I have noticed that sometimes our servers drift but this usually corrects itself as I am assuming a large statement(s), one of the reasons I turned on Logging. But some servers will just not correct themselves and one of these only has a 2.6G ibdata1 file, I have restarted slave a few times but its just very slow. I am good on the Linux and Hardware side and ensured there is no other problems with disks. The network link between the servers via web, each server has 1Gbps Connection though and we see no latency ~6ms ping and stable. Some servers drift when there is no load on the servers, like the slave is not requesting from the master and it certainly doesn't seem to use full bandwidth. Overnight one of our servers has gone from being synced to 3 hours behind and seems to be increasing. I cannot see any issue on other database or even any users logged in to our application. could something be locking it from replicating?

Any help or suggestions would be really appreciated as I am kind of thrown in the deep-end here, I am not a DBA but whilst we do not currently have one I am the "best fit" and we need to get these servers replicated correctly for production.

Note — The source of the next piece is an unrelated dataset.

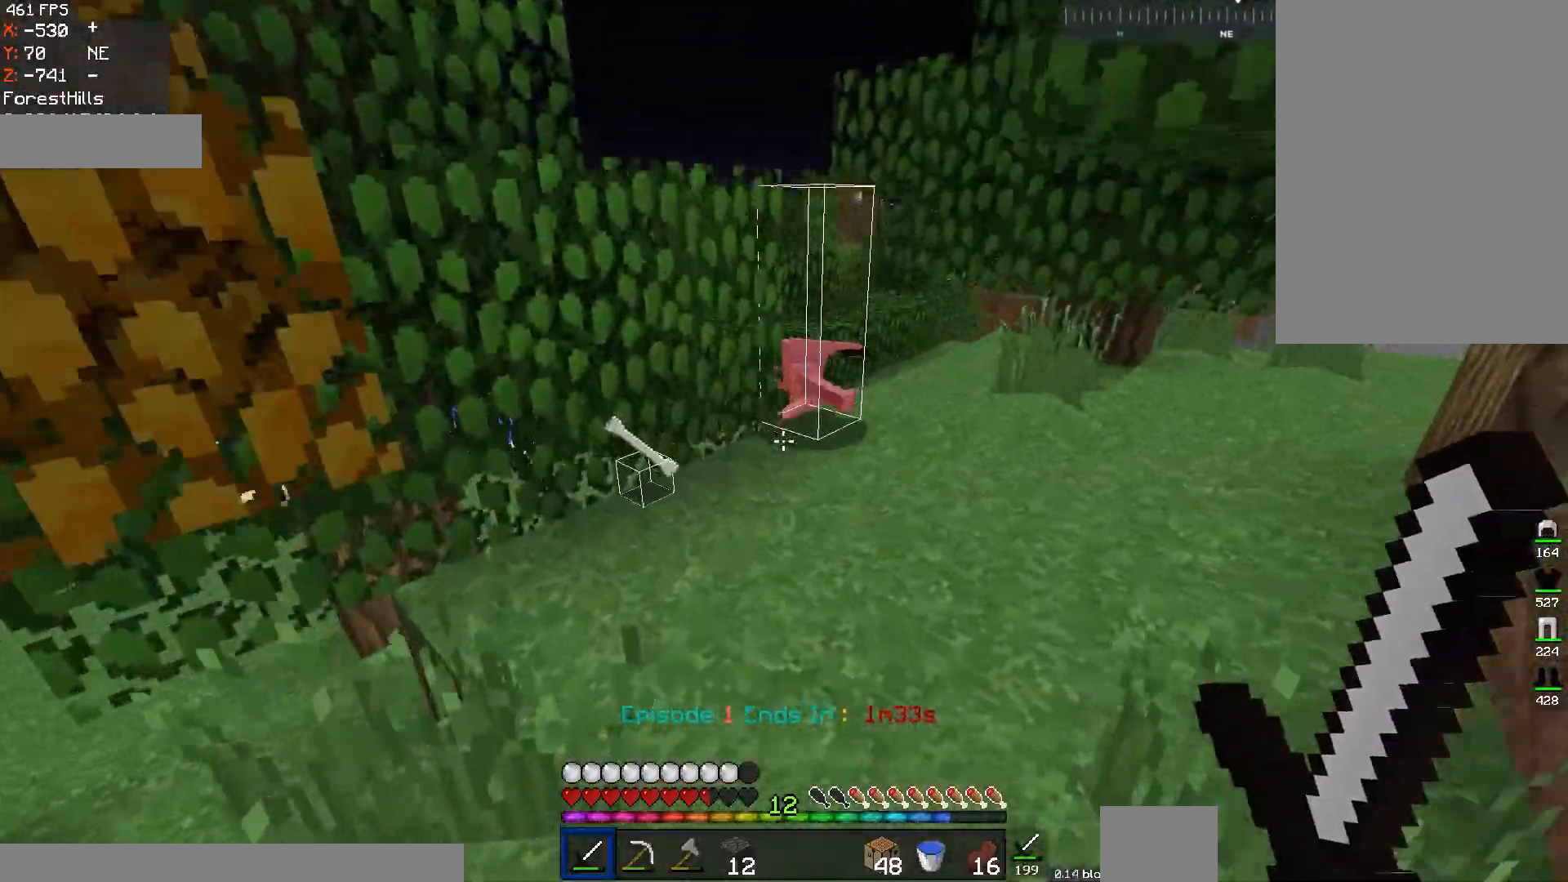
Gameplay with keyboard and mouse; each line is a JSON object with the keys and mouse buttons held at the frame after it. "events" lists presses ("down") and releases ("up") of "a", "d", "s", "space", "w", "mouse_left" and "mouse_right" between this image and that frame as [ms after this image, input, new state], when the widget could be followed in between. "mouse_left", "mouse_right" = the "left", "right" buttons of the "mouse" list. No other keys are recorded. Fast repeated clicks can show as one long hold. Mouse movement is not recorded.
{"keys": ["w"], "mouse": [], "events": []}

If anyone also has any suggestions on learning resources, I think maybe this setup needs to be started from scratch, we do not use GTID for example, I wonder if we even use the correct replication method.

Many Thanks.

Best Answer

innodb_file_per_table = On  -- only applies during CREATE TABLE or ALTER TABLE
table_open_cache = 8192
table_cache = 70000  -- old name for table_open_cache; 70K is too high
init-connect='SET NAMES utf8'  -- keep in mind that user=root skips init_connect
long-query-time = 30  -- so high as to be virtually useless

"one of these only has a 2.6G ibdata1 file" -- What do you mean?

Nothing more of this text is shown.